Conti said state officials have allocated her doses in part because her clinic is in a largely Black, Hispanic and low-income Asian neighborhood particularly hard-hit by Covid. But in fact, mostly white and wealthier individuals have traveled to receive infusions. She said she has brought up the concerns to local public officials, to no avail. 

“We talk about this disparity,” she said. “But there’s no plan to change it.”

A spokesperson for AstraZeneca said it did not track demographic data, referring questions to HHS, which did not respond. 
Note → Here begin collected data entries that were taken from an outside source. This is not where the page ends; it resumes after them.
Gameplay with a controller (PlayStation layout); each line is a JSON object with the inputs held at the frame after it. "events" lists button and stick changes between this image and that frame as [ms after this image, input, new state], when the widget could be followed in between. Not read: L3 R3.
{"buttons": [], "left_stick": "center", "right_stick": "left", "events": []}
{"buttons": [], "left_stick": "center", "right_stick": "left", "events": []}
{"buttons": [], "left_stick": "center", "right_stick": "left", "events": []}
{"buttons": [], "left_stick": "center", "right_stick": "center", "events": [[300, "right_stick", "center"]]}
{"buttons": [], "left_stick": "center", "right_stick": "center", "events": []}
Evusheld lasts only around 6 months, and possibly less against the new variants. The first group of patients who received it are now coming back in for their new shots. This raises new questions of equity — how many people will actually get the refill? — but also offers an opportunity to reach out to old and new recipients alike, Kotton said. 

Those efforts will include a direct-to-consumer ad campaign that AstraZeneca launched last month — the first such campaign for any Covid therapy — after working closely with the FDA to stay within the bounds of their emergency authorization. 

“It is the right thing for the company to do to build awareness and education given what we know regarding utilization, lack of awareness, and lack of activation,” a spokesperson said.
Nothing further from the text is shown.